Felizmente, aquela terrível sombra rapidamente era desfeita por uma realidade mais sorridente. Adulto, suspeitei a razão do mórbido pensar: Na visão nanoeconômica de criança, acreditava eu, ser a feira, o lugar onde se operava toda a mágica econômica, mágica esta que ia do surgimento ao desaparecimento do dinheiro. Para mim, aquilo era um tudo ou nada financeiro, uma imaginária e gigantesca NASDAQ, pois então estava longe de entender os reais mecanismos da economia.
A mágica daquele evento sintetizava, no decorrer de aproximadamente doze horas, o universo de toda uma comunidade.
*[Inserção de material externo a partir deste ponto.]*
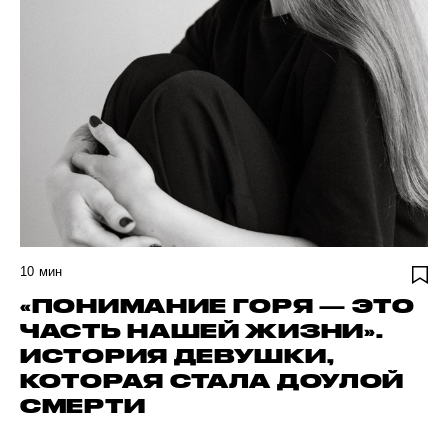
10
мин
«ПОНИМАНИЕ ГОРЯ — ЭТО
ЧАСТЬ НАШЕЙ ЖИЗНИ».
ИСТОРИЯ ДЕВУШКИ,
КОТОРАЯ СТАЛА ДОУЛОЙ
СМЕРТИ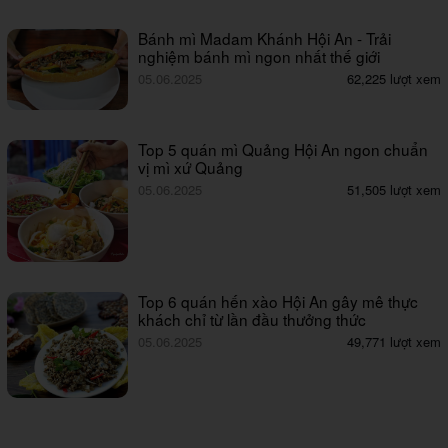
Bánh mì Madam Khánh Hội An - Trải
nghiệm bánh mì ngon nhất thế giới
05.06.2025
62,225 lượt xem
Top 5 quán mì Quảng Hội An ngon chuẩn
vị mì xứ Quảng
05.06.2025
51,505 lượt xem
Top 6 quán hến xào Hội An gây mê thực
khách chỉ từ lần đầu thưởng thức
05.06.2025
49,771 lượt xem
Na feira, bêbedos eventuais afogavam suas mágoas, dívidas eram pagas ou velhacos consolidados, velhas intrigas eram resolvidas à tapa ou faca, protistutas enchiam as burras, esmolés coletavam reservas, matutos renovavam os estoques de chita, fustão e azulão; namorados se acertavam, a cadeia ganhava movimento extra, os cinemas lançavam as “novidades”, camelôs berravam seus milagres. Enquanto, de minha parte, era o momento adequado para trocar e vender os gibis que iriam garantir o cinema e o acerto de contas com a velha doceira.
Enfim, na pequena cidade, a feira renovava todos para mais um ciclo de sobrevivência. Visto de hoje, tal ciclo pode parecer curto e insignificante, mas, a seu tempo, tinha o tamanho certo e uma vital importância para aqueles simplórios viventes. Vidas que se resumiam a planos e projetos do tamanho de uma semana.
Para o sofrido povo sertanejo, sonhos e projetos nunca poderiam se dar ao luxo de se estenderem para além daqueles sete dias. Como o vôo de uma galinha, seus projetos, necessariamente, eram curtos e rasteiros. Jamais ousariam se estender além do ciclo de uma feira.
Isaac Sandes 17/11/2009
Professor, muito boa a sua crônica. Eu nasci no interior daqui do Estado e a minha rua era chamada de rua da “feira da batata”, as nossas calçadas acordavam aos sábados repleta delas. O zum zum zum da feira embalava meu sono, sei bem o que é isso do “burburinho começava já na alta madrugada.”
ResponderExcluirLá em casa quem acordava cedo para ir à feira era meu pai, que também dizia ser uma “verdadeira terapia”.
Escrevi também uma crônica sobre o assunto, se o senhor puder, dê uma passadinha lá! Eis o link http://recantodasletras.uol.com.br/cronicas/1221569.
Abraços,
Interessante, como tais memórias são quase universais. Juro que nunca havia visto sua crônica do mesmo nome. E me espanto em ver como o sentir e lembrar de tais coisas, são tão iguais nos nascidos em cidades de interior.
ResponderExcluirAcho que a falta de televisão, videogames e demais tranqueiras, fez com que tais imagens se cristalizassem em nossas mentes.
Imagino que lembranças terão as crianças de hoje, quando um dia chegar a maturidade.
Sua crônica ativou minha memória gustativa.
ResponderExcluirDeu-me vontade de comer, carne de porco com feijão de corda. Esse era o prato da segunda feira.
Quantas saudades!
Jileno Sandes.
É, realmente, viver em interior tem muito de comum mesmo.
ResponderExcluirPara mim o prato do sábado de feira era sarapatel com macaxeira de manhã logo cedo.